In this briefing:
- StubWorld: Hang Lung’s Implied Stub At Extreme Levels
- Oil Exploration: We Expect a Resurgence in 2019 Pointing to Strong Performance for E&Ps
- EPG: Revenue from Auto Parts and EPP Buoyed Earnings to Grow YoY
1. StubWorld: Hang Lung’s Implied Stub At Extreme Levels
This week in StubWorld …
- Hang Lung (10 HK) has lagged 57.6%-held Hang Lung Properties (101 HK) after announcing full-year results, resulting in the implied stub touching 2 STD away from the average.
- An update on Intouch Holdings (INTUCH TB)‘s stub investments via its venture capital arm, InVent.
Preceding my comments on HLG and Intouch are the weekly setup/unwind tables for Asia-Pacific Holdcos.
These relationships trade with a minimum liquidity threshold of US$1mn on a 90-day moving average, and a % market capitalisation threshold – the $ value of the holding/opco held, over the parent’s market capitalisation, expressed in percent – of at least 20%.
2. Oil Exploration: We Expect a Resurgence in 2019 Pointing to Strong Performance for E&Ps
We see oil exploration making a comeback in 2019, as drilling spending sees an increase and on the back of encouraging well results year to date. Already in 2019 there have been 4 high impact discoveries in the UK, South Africa and Guyana. Given the need of companies, especially the majors, to replenish their portfolios, there will still be a number of frontier, high impact wells being drilled. The areas where we see material exploration wells being drilled this year are Guyana, US GoM, Mexico, Brazil the Eastern Mediterranean and West Africa.
If there is some exploration success, the pure-play exploration companies will be good performers, especially those that have exposure to several wells that could be material relative to their size. A pick up in drilling will also be positive for the offshore drilling companies and seismic names. We look at the merits and pitfalls of investing in exploration, performance in 2018, outlook for 2019, the debate over exploring for resource versus buying it, how the economics of exploration have improved and the impact of the time value of money.

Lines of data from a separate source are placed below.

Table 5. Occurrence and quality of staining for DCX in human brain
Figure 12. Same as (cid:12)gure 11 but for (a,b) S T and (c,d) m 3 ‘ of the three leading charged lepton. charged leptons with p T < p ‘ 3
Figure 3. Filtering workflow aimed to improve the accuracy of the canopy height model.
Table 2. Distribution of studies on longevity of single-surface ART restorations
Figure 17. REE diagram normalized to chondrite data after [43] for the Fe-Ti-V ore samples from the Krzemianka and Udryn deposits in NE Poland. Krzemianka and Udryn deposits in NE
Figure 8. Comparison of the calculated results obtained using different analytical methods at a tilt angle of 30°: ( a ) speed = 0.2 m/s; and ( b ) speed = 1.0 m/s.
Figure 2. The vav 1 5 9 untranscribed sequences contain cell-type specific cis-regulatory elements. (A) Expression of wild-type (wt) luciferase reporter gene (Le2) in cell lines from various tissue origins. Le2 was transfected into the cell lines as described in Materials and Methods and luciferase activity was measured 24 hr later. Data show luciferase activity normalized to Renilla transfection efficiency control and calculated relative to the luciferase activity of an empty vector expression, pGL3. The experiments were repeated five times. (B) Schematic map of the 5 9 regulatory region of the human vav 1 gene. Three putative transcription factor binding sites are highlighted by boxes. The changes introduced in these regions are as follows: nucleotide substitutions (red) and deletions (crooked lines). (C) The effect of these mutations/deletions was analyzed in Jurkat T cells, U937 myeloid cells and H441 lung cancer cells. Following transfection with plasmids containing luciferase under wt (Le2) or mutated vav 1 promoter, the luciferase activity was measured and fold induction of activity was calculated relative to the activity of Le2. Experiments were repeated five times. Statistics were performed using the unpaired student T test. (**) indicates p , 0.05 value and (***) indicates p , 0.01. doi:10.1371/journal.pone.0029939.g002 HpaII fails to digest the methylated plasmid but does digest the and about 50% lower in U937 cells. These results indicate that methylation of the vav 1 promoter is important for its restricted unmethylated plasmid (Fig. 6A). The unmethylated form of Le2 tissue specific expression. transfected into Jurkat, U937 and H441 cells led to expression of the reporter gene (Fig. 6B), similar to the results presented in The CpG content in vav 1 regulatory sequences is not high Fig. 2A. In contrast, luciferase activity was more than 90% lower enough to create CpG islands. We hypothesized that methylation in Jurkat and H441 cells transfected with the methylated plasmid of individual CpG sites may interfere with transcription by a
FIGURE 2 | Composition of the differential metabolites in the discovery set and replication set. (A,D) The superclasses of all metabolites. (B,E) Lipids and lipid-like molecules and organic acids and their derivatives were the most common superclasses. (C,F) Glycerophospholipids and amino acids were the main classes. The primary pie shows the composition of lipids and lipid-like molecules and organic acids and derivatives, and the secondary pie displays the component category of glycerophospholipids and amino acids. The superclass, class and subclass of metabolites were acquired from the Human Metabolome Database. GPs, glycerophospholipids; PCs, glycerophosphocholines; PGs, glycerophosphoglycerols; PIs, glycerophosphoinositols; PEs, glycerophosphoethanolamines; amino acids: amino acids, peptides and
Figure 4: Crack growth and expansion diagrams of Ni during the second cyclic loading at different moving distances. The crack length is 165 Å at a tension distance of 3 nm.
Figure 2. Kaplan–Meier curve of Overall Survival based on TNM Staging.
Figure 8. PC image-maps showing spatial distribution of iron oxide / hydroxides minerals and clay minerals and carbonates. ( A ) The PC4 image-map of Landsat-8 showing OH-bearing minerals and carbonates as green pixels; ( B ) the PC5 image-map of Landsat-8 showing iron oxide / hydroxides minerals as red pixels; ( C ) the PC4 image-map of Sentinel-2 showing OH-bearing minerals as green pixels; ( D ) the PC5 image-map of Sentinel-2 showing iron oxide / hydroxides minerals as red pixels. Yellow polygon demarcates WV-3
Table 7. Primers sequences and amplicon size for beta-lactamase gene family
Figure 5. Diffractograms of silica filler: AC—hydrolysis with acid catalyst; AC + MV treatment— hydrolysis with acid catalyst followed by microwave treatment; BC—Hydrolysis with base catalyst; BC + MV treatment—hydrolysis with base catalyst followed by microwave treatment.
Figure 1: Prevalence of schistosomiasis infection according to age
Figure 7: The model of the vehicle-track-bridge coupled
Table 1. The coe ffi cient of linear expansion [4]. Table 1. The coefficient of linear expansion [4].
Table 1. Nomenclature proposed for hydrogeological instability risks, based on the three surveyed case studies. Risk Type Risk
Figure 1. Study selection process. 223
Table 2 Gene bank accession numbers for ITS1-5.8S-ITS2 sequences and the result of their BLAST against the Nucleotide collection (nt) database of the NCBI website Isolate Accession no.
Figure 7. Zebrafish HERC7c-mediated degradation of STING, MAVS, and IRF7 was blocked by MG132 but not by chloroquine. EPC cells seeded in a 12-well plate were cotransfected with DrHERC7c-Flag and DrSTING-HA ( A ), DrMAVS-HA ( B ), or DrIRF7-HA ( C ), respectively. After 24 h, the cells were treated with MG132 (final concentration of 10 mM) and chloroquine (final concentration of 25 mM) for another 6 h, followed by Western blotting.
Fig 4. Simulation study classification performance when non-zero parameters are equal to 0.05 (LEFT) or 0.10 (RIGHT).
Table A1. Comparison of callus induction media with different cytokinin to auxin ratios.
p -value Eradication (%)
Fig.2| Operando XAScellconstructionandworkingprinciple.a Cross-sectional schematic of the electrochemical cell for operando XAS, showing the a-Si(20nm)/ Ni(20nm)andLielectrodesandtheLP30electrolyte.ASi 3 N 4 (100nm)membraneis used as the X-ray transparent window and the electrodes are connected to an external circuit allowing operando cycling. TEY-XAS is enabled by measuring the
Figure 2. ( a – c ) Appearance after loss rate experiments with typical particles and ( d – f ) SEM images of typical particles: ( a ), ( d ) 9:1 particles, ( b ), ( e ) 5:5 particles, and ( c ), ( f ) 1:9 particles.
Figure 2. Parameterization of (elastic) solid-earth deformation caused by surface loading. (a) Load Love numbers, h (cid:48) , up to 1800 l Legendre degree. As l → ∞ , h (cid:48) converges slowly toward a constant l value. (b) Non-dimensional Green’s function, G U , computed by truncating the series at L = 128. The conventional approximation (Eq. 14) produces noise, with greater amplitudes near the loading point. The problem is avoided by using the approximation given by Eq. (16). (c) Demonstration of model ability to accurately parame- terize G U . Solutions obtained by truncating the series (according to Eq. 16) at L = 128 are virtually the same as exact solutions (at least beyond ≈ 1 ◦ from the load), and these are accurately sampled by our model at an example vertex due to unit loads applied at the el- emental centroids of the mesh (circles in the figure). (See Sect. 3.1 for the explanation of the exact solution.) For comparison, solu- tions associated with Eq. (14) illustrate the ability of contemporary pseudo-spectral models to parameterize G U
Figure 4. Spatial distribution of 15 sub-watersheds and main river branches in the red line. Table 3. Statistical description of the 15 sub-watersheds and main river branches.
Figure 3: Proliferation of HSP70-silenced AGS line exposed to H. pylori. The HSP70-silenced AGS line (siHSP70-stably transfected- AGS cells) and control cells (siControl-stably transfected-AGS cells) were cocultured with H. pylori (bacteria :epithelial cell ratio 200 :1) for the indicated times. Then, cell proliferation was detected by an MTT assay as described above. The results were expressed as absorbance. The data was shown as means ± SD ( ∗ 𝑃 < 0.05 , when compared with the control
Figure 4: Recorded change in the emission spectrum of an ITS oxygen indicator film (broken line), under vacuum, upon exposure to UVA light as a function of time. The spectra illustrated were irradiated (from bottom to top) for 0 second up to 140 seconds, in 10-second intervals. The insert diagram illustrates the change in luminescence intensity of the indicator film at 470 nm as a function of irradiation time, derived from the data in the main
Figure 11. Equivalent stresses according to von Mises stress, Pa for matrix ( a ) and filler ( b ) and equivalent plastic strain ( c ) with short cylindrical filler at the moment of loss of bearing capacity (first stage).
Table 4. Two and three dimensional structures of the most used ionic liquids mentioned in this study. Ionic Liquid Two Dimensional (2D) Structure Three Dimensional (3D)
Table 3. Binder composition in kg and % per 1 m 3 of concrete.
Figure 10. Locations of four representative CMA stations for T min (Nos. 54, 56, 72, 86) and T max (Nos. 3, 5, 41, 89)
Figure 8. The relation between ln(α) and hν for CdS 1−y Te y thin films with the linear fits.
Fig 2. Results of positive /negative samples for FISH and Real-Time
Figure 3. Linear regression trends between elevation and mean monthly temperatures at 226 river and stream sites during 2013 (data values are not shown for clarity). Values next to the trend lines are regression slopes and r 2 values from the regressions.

3. EPG: Revenue from Auto Parts and EPP Buoyed Earnings to Grow YoY
EPG reports FY3Q19 net profit of Bt225m (+24%YoY,-14%QoQ). The FY9M19 result was in line with and accounts for 69% of our full-year forecast.
- A YoY increase in earnings was mainly caused by sales contribution from automotive segment (+28%YoY). While a QoQ fall in earnings was due to a seasonal drop in sales of thermal insulators segment and narrow gross profit margins due to rising raw material costs.
- We maintain our positive outlook toward its FY19-20E earnings driven by growth in every business units: 1) sales recovery from EPP segment (22% of total sales in FY9M19) from changing its product mix toward more on food packaging; 2) revenue contribution from Flexiglass after acquired it during FY1Q19, and, 3) consistent sales growth for Aeroflex (28% of total sales)
We maintain our BUY rating with the target price of *Bt10.40 derived from its 2-years average trading range of 25xPE’19E.
*We make no changes to forecast, recommendation, and target price at the time of result announcement.